To do
Look through the material below. Copy each line that contains the string "lines".

Material provided
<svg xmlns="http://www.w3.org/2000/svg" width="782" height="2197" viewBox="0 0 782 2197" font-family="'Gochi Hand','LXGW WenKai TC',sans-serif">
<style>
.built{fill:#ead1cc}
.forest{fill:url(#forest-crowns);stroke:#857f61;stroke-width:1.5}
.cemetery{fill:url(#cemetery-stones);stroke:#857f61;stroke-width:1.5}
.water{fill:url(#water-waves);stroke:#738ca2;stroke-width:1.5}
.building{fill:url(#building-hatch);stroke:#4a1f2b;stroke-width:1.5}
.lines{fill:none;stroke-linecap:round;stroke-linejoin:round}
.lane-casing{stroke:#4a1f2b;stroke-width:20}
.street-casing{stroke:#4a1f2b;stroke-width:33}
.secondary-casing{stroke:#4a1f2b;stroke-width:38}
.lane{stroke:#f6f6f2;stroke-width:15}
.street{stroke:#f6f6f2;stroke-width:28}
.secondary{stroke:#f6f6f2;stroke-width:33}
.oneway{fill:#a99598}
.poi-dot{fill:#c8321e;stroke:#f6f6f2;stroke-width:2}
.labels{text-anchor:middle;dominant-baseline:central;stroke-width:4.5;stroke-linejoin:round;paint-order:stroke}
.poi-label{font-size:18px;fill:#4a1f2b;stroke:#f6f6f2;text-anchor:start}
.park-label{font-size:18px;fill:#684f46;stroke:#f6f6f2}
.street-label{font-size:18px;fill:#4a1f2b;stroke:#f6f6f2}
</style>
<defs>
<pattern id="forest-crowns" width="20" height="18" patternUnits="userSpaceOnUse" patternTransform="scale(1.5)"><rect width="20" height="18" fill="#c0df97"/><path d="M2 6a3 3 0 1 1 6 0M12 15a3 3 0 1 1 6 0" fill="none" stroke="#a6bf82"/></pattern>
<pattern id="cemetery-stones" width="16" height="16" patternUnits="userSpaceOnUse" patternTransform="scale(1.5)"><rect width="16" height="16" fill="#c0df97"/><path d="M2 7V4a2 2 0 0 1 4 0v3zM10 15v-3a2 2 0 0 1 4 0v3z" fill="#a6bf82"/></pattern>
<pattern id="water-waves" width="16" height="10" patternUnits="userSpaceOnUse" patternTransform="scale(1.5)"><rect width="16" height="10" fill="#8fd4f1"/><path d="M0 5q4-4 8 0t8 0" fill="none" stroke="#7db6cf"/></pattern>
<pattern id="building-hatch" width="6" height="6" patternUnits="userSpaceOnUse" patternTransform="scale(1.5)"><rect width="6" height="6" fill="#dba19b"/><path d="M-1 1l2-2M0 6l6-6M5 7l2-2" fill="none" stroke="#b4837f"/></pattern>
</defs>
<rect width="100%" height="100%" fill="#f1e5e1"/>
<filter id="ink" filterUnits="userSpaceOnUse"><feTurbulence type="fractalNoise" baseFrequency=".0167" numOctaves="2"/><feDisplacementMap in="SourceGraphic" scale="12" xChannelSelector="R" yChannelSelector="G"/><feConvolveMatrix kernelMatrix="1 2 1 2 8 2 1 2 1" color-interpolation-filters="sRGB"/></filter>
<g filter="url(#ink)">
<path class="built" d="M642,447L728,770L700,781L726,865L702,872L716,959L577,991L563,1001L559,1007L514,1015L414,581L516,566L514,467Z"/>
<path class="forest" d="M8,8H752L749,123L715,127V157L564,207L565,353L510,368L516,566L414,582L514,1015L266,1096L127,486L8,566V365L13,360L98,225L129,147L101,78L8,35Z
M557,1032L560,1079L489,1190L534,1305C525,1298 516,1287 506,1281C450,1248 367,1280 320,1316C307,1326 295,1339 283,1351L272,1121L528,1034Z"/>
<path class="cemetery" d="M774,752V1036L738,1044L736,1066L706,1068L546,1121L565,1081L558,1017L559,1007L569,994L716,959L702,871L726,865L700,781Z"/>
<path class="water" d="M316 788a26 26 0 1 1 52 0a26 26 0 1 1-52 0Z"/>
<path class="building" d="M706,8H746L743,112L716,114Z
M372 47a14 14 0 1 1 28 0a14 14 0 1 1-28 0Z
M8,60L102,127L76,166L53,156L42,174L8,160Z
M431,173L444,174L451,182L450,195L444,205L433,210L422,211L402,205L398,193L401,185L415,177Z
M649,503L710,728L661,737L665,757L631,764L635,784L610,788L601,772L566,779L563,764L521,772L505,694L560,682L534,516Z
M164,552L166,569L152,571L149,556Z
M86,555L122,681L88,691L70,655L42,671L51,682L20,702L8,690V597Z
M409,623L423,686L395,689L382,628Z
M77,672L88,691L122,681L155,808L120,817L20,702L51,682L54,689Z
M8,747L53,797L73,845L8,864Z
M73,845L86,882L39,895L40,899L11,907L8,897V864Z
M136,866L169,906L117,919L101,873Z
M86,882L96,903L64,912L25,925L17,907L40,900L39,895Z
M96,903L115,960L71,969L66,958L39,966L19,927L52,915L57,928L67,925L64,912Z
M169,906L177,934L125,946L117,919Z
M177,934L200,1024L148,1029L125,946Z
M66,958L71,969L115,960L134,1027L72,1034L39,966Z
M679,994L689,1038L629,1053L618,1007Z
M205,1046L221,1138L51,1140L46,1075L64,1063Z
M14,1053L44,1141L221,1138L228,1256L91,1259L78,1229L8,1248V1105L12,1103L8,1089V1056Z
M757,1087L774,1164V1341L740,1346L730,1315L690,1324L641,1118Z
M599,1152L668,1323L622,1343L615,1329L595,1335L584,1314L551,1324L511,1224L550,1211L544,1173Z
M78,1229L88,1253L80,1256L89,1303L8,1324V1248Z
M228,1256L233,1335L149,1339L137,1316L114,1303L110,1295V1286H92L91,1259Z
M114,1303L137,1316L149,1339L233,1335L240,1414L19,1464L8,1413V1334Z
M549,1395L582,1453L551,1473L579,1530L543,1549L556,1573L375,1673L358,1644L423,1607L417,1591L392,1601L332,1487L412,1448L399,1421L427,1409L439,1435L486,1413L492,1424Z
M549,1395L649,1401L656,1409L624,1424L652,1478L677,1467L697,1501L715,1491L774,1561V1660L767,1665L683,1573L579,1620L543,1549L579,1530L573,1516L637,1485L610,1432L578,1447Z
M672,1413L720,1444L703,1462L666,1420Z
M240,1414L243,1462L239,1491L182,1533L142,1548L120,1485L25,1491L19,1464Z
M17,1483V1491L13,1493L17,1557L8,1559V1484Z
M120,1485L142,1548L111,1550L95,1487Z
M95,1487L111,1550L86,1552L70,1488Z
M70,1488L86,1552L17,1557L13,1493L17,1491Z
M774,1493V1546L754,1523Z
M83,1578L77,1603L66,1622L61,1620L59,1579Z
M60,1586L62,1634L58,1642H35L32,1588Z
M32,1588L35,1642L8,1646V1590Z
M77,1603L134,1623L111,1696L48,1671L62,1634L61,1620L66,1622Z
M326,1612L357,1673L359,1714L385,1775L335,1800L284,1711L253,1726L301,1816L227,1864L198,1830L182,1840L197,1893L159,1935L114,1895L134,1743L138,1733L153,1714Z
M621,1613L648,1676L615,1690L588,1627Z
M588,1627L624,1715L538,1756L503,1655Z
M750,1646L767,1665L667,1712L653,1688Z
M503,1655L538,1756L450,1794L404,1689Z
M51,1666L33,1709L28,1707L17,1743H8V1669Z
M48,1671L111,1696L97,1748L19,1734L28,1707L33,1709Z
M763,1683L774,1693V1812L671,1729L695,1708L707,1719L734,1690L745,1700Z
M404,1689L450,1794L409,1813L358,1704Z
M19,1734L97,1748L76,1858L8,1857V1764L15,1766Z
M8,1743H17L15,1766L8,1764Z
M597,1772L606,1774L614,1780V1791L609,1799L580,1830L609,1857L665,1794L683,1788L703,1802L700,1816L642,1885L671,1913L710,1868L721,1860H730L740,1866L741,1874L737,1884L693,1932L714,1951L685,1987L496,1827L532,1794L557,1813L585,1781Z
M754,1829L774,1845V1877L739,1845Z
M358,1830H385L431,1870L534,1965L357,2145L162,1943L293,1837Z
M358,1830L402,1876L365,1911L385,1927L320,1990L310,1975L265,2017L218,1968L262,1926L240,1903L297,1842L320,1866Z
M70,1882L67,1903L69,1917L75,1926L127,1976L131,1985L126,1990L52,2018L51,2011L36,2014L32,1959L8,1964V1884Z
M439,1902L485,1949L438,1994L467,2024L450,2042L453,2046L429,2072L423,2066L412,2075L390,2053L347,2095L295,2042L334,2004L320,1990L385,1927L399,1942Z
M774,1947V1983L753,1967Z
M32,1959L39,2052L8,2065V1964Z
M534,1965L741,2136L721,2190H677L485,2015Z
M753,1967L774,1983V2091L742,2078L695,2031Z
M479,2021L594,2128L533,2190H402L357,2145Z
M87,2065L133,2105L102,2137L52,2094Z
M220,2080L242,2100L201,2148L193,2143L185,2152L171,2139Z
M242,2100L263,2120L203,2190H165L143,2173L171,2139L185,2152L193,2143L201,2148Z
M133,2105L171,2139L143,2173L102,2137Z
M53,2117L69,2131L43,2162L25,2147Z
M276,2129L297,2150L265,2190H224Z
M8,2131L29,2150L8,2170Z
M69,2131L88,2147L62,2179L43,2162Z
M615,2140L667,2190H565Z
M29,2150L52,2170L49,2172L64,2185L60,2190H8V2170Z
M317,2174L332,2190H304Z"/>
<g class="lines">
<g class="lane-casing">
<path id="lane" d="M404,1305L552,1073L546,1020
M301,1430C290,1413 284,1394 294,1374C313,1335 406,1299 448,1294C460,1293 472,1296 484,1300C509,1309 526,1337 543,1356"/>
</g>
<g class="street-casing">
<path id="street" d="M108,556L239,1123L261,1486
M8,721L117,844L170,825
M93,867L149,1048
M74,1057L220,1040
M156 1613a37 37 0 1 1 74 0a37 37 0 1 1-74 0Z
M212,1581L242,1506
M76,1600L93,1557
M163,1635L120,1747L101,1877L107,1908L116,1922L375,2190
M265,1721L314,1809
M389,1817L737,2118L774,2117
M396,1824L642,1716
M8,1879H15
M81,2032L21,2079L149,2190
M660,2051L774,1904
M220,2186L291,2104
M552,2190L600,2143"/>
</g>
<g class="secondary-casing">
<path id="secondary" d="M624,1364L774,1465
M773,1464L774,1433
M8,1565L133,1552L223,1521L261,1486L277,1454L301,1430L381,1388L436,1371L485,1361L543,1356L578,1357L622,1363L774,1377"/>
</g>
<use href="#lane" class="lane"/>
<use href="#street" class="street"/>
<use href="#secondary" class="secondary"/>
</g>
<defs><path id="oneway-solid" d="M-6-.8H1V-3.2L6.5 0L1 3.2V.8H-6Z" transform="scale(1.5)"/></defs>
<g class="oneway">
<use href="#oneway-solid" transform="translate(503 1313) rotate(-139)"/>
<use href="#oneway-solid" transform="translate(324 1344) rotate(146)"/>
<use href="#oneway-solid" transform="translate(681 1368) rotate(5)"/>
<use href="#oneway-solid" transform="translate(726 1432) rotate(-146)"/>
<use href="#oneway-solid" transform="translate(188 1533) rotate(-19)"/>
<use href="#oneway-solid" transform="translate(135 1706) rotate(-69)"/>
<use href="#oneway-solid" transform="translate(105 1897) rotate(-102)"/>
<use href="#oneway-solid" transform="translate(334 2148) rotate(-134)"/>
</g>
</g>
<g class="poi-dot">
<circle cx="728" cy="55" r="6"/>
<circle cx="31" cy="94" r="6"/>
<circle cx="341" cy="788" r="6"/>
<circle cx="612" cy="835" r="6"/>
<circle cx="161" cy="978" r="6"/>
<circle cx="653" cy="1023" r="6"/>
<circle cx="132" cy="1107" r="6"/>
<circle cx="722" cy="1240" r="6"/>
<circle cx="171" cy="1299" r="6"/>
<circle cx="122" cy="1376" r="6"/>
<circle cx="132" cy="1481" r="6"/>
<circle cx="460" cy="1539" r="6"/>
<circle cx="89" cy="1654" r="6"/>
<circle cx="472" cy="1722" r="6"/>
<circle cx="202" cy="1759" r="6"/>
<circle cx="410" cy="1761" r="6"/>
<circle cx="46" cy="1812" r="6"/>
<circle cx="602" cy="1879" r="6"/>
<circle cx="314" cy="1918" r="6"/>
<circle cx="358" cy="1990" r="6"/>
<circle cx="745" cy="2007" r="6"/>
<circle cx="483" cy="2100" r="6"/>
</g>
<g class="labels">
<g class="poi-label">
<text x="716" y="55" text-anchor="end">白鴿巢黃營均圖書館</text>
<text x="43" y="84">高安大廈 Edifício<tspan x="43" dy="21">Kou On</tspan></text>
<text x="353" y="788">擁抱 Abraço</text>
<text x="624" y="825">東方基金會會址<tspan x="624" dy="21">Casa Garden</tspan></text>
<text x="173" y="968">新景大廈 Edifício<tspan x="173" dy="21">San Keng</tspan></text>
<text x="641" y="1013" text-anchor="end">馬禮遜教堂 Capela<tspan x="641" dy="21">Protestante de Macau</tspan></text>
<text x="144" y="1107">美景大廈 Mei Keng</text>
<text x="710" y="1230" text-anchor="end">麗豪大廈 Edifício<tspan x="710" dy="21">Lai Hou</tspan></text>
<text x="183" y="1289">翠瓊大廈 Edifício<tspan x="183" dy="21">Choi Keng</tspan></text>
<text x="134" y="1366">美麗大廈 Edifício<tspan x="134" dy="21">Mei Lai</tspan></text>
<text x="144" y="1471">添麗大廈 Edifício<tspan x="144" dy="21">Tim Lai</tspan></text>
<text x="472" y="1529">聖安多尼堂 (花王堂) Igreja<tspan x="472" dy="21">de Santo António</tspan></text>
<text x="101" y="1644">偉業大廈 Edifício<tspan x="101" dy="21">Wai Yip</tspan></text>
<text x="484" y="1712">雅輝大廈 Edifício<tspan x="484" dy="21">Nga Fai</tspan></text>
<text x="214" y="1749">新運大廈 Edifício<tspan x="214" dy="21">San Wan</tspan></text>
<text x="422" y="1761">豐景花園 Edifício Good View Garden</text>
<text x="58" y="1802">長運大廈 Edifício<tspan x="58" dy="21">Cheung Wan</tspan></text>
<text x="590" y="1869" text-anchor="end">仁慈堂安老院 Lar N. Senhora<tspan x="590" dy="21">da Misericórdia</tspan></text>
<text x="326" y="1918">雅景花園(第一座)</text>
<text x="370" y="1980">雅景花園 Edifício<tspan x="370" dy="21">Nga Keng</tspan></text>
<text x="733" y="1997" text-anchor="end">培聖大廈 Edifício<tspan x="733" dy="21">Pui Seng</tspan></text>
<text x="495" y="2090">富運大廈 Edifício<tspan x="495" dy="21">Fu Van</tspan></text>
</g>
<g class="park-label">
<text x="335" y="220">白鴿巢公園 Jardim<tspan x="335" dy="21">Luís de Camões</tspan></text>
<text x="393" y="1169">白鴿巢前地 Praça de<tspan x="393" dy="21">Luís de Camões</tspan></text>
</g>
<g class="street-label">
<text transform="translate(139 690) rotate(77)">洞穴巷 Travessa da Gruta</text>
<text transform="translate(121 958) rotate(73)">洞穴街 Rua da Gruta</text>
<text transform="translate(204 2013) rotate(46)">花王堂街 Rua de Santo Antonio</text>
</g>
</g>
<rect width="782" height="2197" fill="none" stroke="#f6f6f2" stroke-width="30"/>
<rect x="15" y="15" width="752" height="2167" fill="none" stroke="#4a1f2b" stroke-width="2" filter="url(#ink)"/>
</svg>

Task result
.lines{fill:none;stroke-linecap:round;stroke-linejoin:round}
<g class="lines">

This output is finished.